かたや中国も、労働者の低賃金を武器に、世界の加工々場として、共産主義とは似ても似つかない、繁栄の為の人権の弾圧と、独裁の牙を砥いで、世界一のドルを握った。
そのロ・中の両国も、宿敵アメリカの金融政策に悪乗りし、彼の崩壊によって、一朝にして混乱の危機に直面している。天の裁きの鋭さを瞬時に見せ付けられた思いである。
昭和二十二年、アメリカの提唱によって戦後経済体制の根幹をなす、プレトンウッズ(IMF)体制が築かれて、ドルが世界の通貨となった。だがその二十四年後、基軸通貨発行元のおごりで、一九七一年には、兌換券としての信用は捨てられた。(ニクソンショック)
それを救ったのは、日本の田中首相とニクソン大統領によるハワイ会談であった。
つまり、ドルは、金との交換は出来なくなったが、通貨として存続せしめる為、日本が軍用機P3C(ロッキード社)を大量に買い付けて、ドルの国際通貨としての命を生き延びさせた。このことは、ロッキード事件として、日本国内では、裏金のみが問題化した。

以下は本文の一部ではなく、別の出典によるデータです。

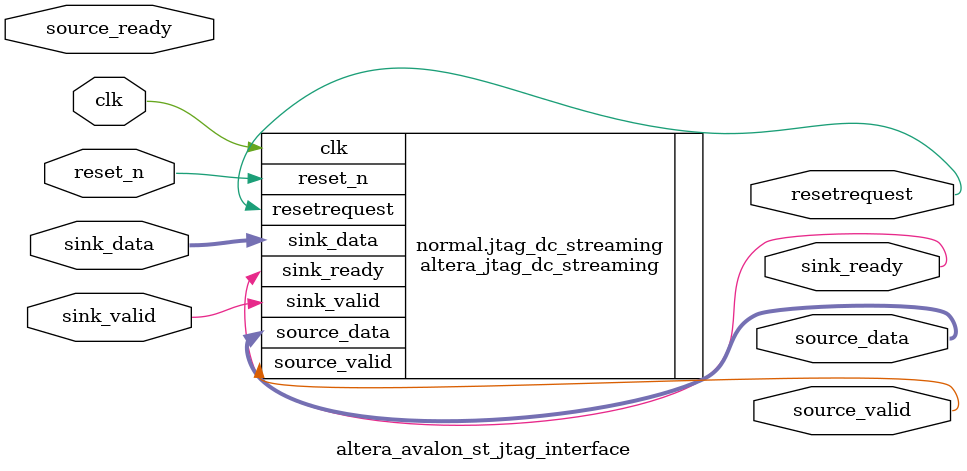
<source format=v>

module altera_avalon_st_jtag_interface (
				 clk,
				 reset_n,
				 source_ready,
				 source_data,
				 source_valid,
				 sink_data,
				 sink_valid,
				 sink_ready,
				 resetrequest
				 );
   input        clk;
   input        reset_n;
   output [7:0] source_data;
   input        source_ready;
   output       source_valid;
   input [7:0]  sink_data;
   input        sink_valid;
   output       sink_ready;
   output       resetrequest;

   parameter PURPOSE = 0; // for discovery of services behind this JTAG Phy - 0
                          //   for JTAG Phy, 1 for Packets to Master
   parameter UPSTREAM_FIFO_SIZE = 0;
   parameter DOWNSTREAM_FIFO_SIZE = 0;
   parameter USE_PLI = 0; // set to 1 enable PLI Simulation Mode 
   parameter PLI_PORT = 50000; // PLI Simulation Port

   wire       clk;
   wire       resetrequest; 
   wire [7:0] source_data;
   wire       source_ready;
   wire       source_valid;
   wire [7:0] sink_data;
   wire       sink_valid;
   wire       sink_ready;

   generate 
     if (USE_PLI == 0)
       begin : normal
         altera_jtag_dc_streaming #(
           .PURPOSE(PURPOSE),
           .UPSTREAM_FIFO_SIZE(UPSTREAM_FIFO_SIZE),
           .DOWNSTREAM_FIFO_SIZE(DOWNSTREAM_FIFO_SIZE)
         ) jtag_dc_streaming (
           .clk(clk),
           .reset_n(reset_n),
           .source_data(source_data),
           .source_valid(source_valid),
           .sink_data(sink_data),
           .sink_valid(sink_valid),
           .sink_ready(sink_ready),
           .resetrequest(resetrequest)
         );
       end
     else
       begin : pli_mode
         altera_pli_streaming #(.PURPOSE(PURPOSE), .PLI_PORT(PLI_PORT)) pli_streaming (
           .clk(clk),
           .reset_n(reset_n),
           .source_data(source_data),
           .source_valid(source_valid),
           .source_ready(source_ready),
           .sink_data(sink_data),
           .sink_valid(sink_valid),
           .sink_ready(sink_ready),
           .resetrequest(resetrequest)
         );
       end
   endgenerate
endmodule

</source>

しかし、日本の円は当時一ドル三六〇円が、七三年にはスミソニアン合意で一ドル三〇六円に高められ、竹下氏によるプラザ合意では、二五〇円台にさせられ今は百円以下。
これ等すべては、基軸通貨としてのドル本位制を、日本が守ったその経過を辿った。
その間に、アメリカの盟友である欧州各国は、ユーロを造ってドルから逃げ切り、日本以外の国々はドル離れを起し、IMF体制を根底から動揺させつつある。
対外貿易にすべてを委ねて来た日本も、今回のアメリカの危機のあおりで大津波を受けている。今こそ、「日本よ本来の姿に立ち帰れ」という天の摂理ではないか。
即ち、対外に頼る前に、まず日本自身が内を固めよう。
それには二つの道が待っている。その一つは、幸福な生活のためには、貿易中心の物欲や所有欲にとらわれない、「清貧の生活」に戻るべきだ。日本文化の源流はそれだった。
今一つは、世界の中に伍して生きる為の、近代化の前進である。例えば
まず防衛力を強固にすること。その上で国内を整備する為、空港、港湾、鉄道網の完備、研究機関の建設、住宅の整備、福祉施設の完備等々、今こそ眼を内に向けて、真の独立国としての体制を完備することが、外への強固な防壁ともなる。
貿易で稼がなくては、その資金をどうする。「借金漬けの政府」ではないか?その通りだ。だが日本政府の借金は、外国からは一円も借りていない。国民の貯めているお金である。ならば、今こそ政府は国民の貯えたお金を活用し、無利子国債を出して、相続税に報いる道を展くべきだ、幸い、日本一国のみが円高で輸出が狭められているから。そして更に「政府紙幣」と呼ぶ返済不要のお金を、政府が発行することを国会が認め実行すべきだ。
せめて、「悪性インフレにならない程度」まで発行して、国土の整備発展の為に寄与する決意を示す時である。それが円高をくい止め、失業者を作らない日本独自の政策である。